A praça é nossa


As férias escolares chegaram. Depois de um ano de muita ralação, mandando bem em todas as matérias e garantindo o passaporte para o sexto ano, é hora de curtir o dolce far niente, ficar de pernas pro ar, escangalhar os olhos de tanto ver televisão, acordar tarde, combinar de encontrar os amigos todos os dias da semana, comer mais bobagem do que o normal. Aproveitando o recesso de final de ano, tirei duas semanas para ficar com o meu filho e fazer-lhe todas as vontades, inclusive as gastronômicas, preparando um de seus pratos favoritos, o meu inesquecível “carne com batatas rústicas”.

Somos uma família da rua. Fez um mísero mormaço, estamos passeando por aí pra aproveitar a vitamina D, nos parques, nas praças, nos botecos, nos cafés, nas feiras livres, desbravando o centro histórico e sua arquitetura. Estar ao ar livre e compartilhá-lo com os outros moradores da cidade é, para nós, estar vivo, é viver a diversidade de sons, cores, gostos, cheiros, pessoas.

Desde muito cedo, Miguel tem, no espaço público, o mais democrático de todos, especialmente nas praças e parques, uma referência de identidade muito forte. É nesses lugares de memória que ele vem construindo sua persona, o skatista, o ciclista, o jogador de futebol perna-de-pau, o trocador de figurinhas, o jogador de botão, o jogador de pingue-pongue, o masoquista que usa a lupa para “fritar” bichinhos. Tinha sete anos de idade quando foi à padaria da esquina pela primeira vez, comprar seu predileto pão doce, observado de longe – sem sabê-lo – pela mãe que filmava tudo com o celular.

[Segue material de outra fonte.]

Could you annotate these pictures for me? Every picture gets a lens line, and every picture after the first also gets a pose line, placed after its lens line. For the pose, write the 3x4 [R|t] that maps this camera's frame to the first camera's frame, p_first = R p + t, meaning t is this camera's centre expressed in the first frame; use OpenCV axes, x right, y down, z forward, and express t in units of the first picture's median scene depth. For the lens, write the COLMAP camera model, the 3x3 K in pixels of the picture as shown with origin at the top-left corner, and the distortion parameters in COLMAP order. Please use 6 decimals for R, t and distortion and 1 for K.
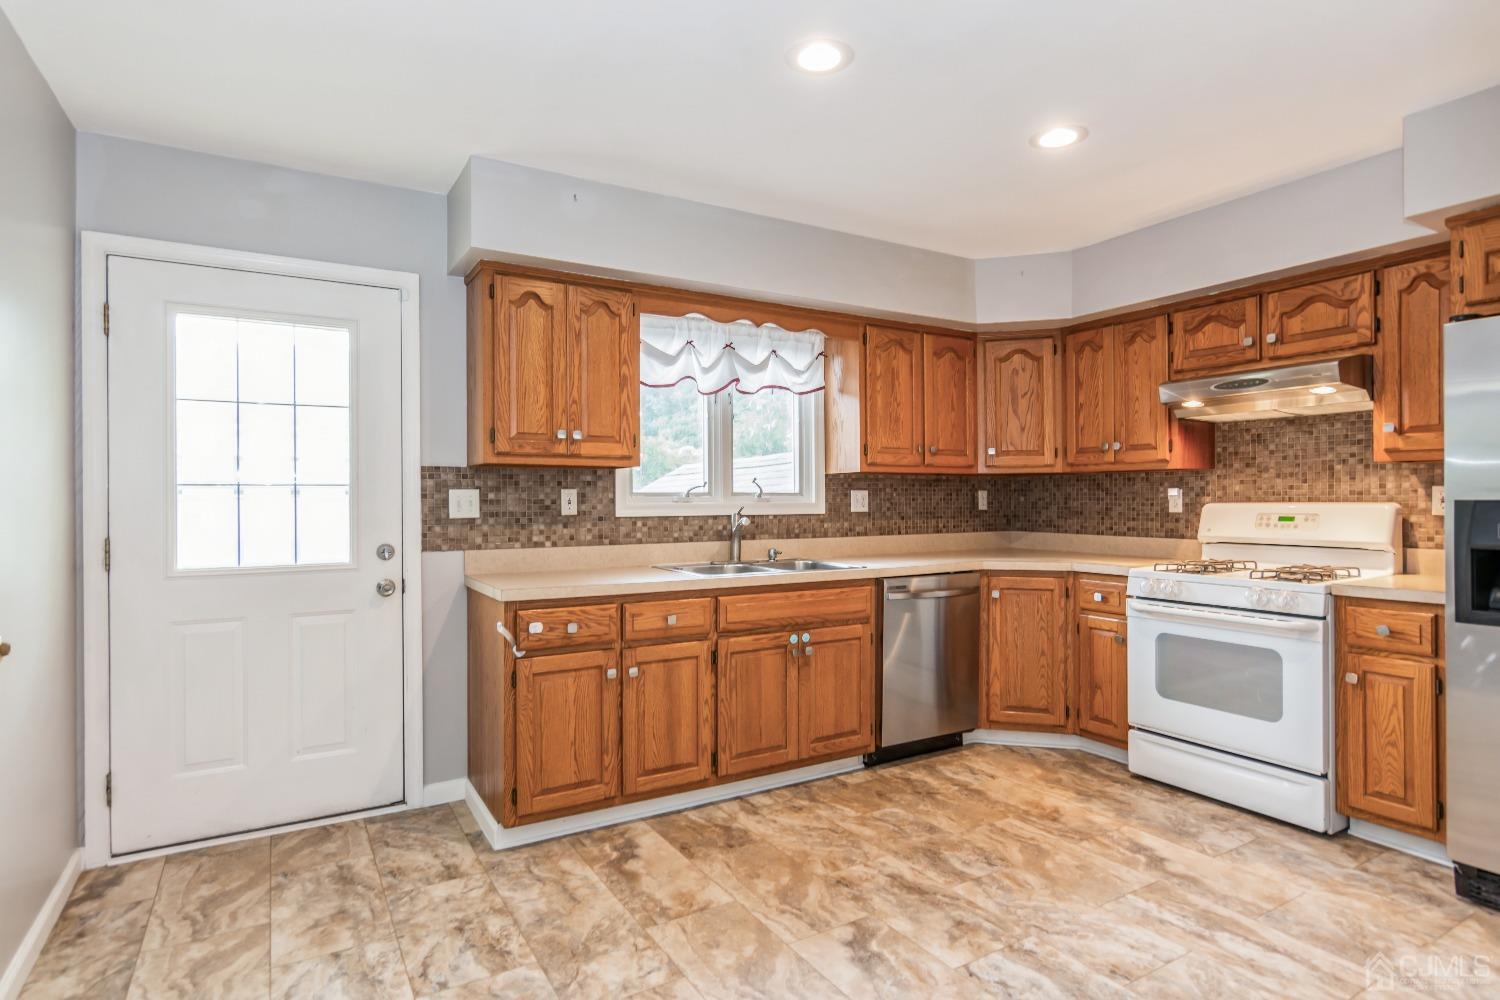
lens RADIAL K [[801.7, 0, 750.0], [0, 801.7, 500.0], [0, 0, 1]] dist [0.000729, 0.000224]
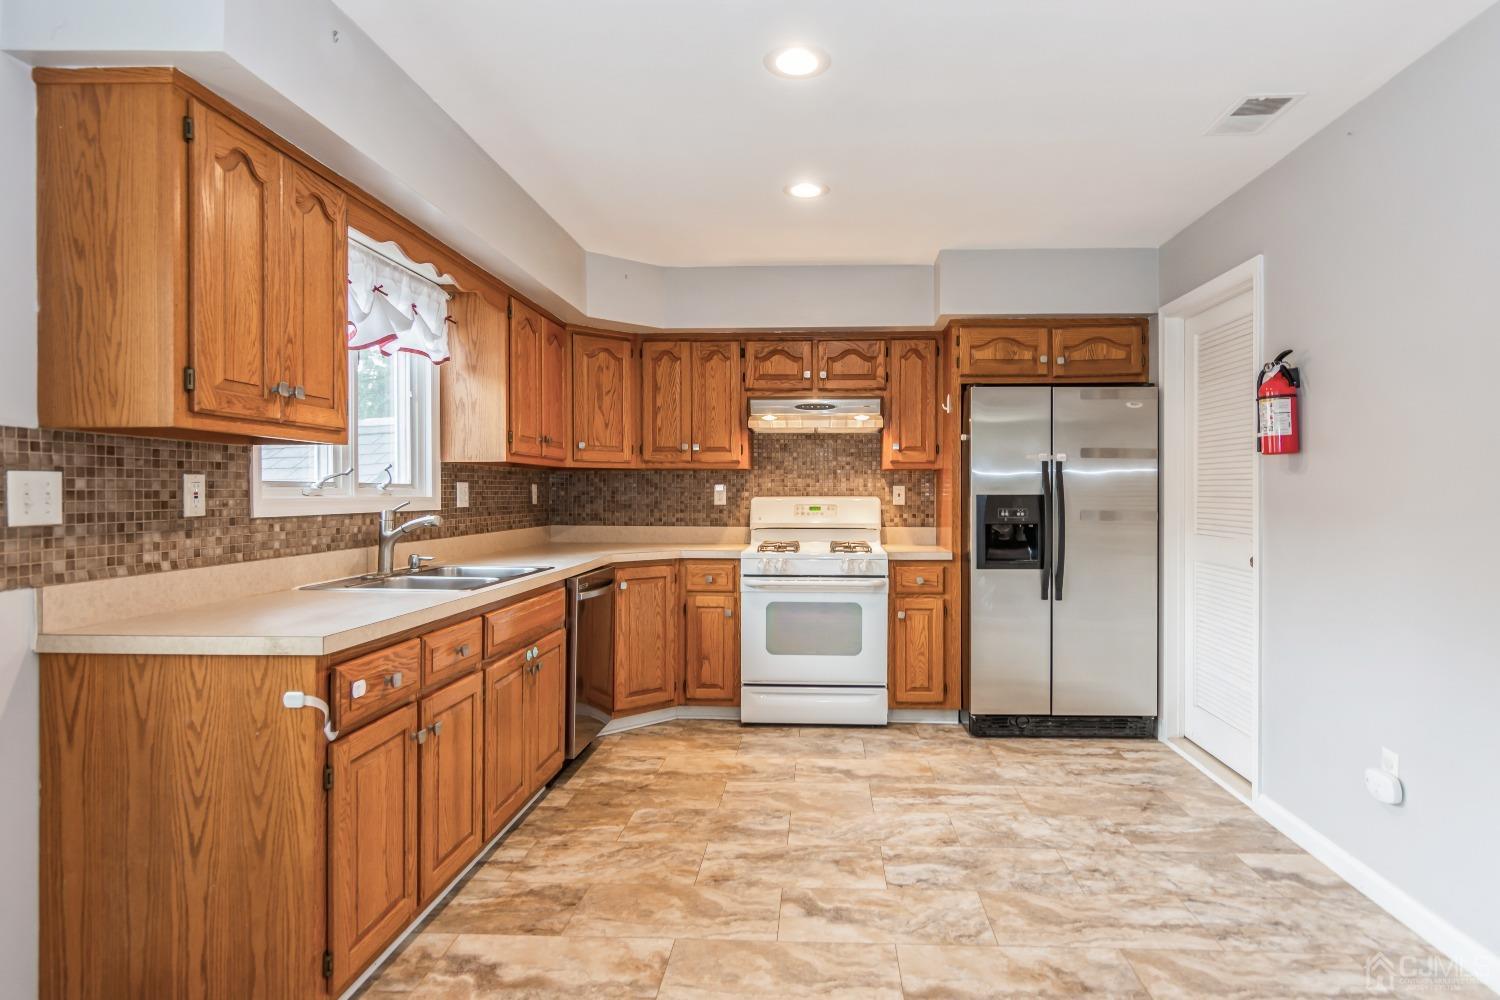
lens RADIAL K [[816.4, 0, 797.2], [0, 816.4, 495.7], [0, 0, 1]] dist [0.000380, 0.000612]
pose [[0.545671, 0.001080, 0.837999, -0.498485], [-0.002646, 0.999996, 0.000434, 0.001386], [-0.837995, -0.002455, 0.545672, 0.271347]]
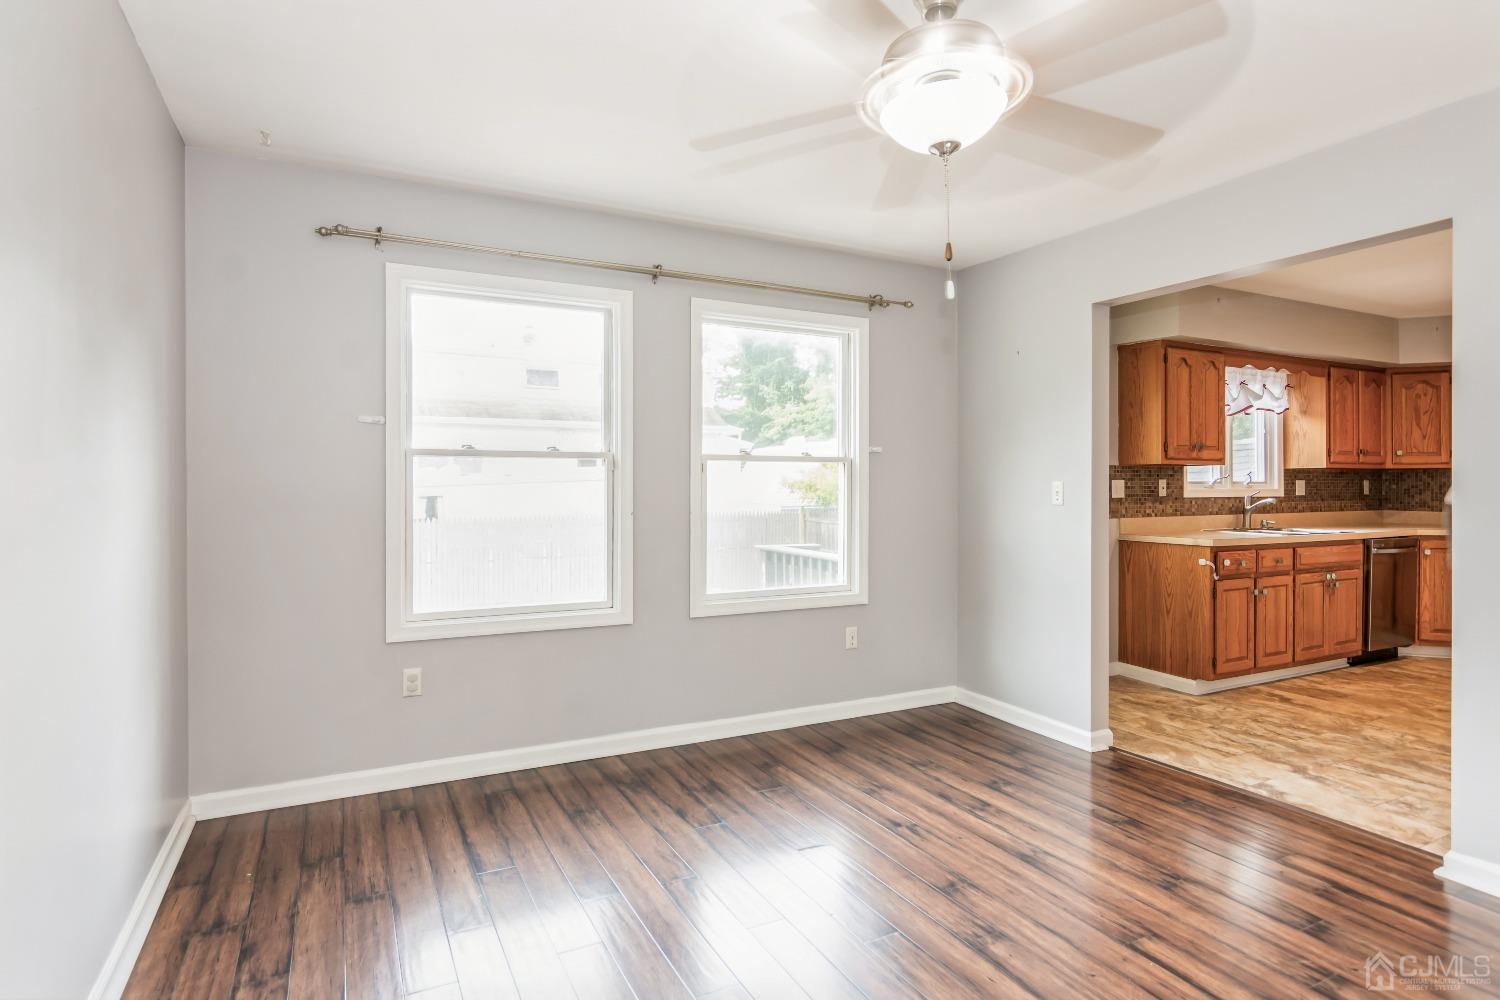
lens RADIAL K [[797.5, 0, 747.9], [0, 797.5, 489.3], [0, 0, 1]] dist [-0.000056, -0.000286]
pose [[0.997705, 0.002903, -0.067649, -0.917574], [-0.002642, 0.999989, 0.003942, 0.001355], [0.067660, -0.003755, 0.997701, -0.582875]]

Dia desses, Miguel convidou dois colegas para brincar numa quadra pública a cerca de um quilômetro de casa. Eu fiquei responsável por ciceroneá-los. Uma das mães mostrou-se receosa e pediu-me que prestasse muita atenção porque seu filho, que havia acabado de completar onze anos de idade, ainda não havia sido “treinado” a atravessar ruas. Moram num condomínio fechado de casas, num bairro de classe média alta. O pai do outro colega também deixou transparecer certa apreensão, mas não me passou qualquer orientação.

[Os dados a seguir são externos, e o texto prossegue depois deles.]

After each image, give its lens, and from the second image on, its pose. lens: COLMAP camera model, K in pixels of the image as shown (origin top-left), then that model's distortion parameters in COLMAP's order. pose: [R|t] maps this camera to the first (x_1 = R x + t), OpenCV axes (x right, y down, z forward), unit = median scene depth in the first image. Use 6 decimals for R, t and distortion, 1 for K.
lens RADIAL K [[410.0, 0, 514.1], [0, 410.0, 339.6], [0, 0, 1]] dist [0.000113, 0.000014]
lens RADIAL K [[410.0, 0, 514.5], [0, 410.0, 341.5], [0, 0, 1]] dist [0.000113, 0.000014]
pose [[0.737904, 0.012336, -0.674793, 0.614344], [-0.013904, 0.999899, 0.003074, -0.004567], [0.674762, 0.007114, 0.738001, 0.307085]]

O passeio transcorreu às mil maravilhas. Eles jogaram bola, “caçaram Pokémon” pelos celulares e, quando o tempo fechou e a chuva parecia iminente, decidimos voltar. Antes de devolvê-los, e como a chuva foi mais um chuvisco, levei-os para comer um cachorro-quente bem gostoso num trailer que é montado todos os dias no final da tarde numa rua perto de casa. Como gato escaldado tem medo de água fria, mandei mensagens para os pais dos colegas, perguntando se estavam autorizados a comer o acepipe.

A mãe receosa disse que o filho passa mal com salsicha e que eu não precisava me preocupar com comida, enquanto a mãe do outro colega perguntou se eu iria pagar o lanche. O filho da mãe receosa, ao saber que não poderia comer o dogão, sacou o celular e ligou pra mãe “como assim eu passo mal? Eu nunca passei mal!”. Pega na mentira, permitiu, contanto que fosse só pão com salsicha, sem maiores extravagâncias. À mãe do segundo colega, disse que não tinha com o que se preocupar, eu pagaria de bom grado.

No Brasil, o espaço público, a “rua”, sempre foi vista de soslaio, com desconfiança, sempre foi estigmatizada. A “rua”, espaço físico e simbólico, é o lugar da insegurança, da violência, do perigo, da falta de amor e da amizade, da falta de relações afetivas. Desde as capitanias hereditárias, tudo o que é público é desprezado, tudo que é privado é louvado. Você perde o emprego e “vai pro olho da rua”, crianças sem família são “crianças de rua”. A violência urbana crescente apenas potencializa esta percepção, ela não é a causa, mas ajuda bastante na reprodução do círculo vicioso. O espaço público é abandonado e se torna violento, permanece abandonado tanto pelo poder público (!) que não lhe recupera para usufruto dos cidadãos, quanto por quem prefere permanecer no intramuros dos condomínios e dos apartamentos gradeados. E, sendo um espaço violento, não é frequentado por ninguém em sã consciência.

Aqui em casa, não sucumbiremos a essa ojeriza e pânico provincianos. Estamos “treinados”.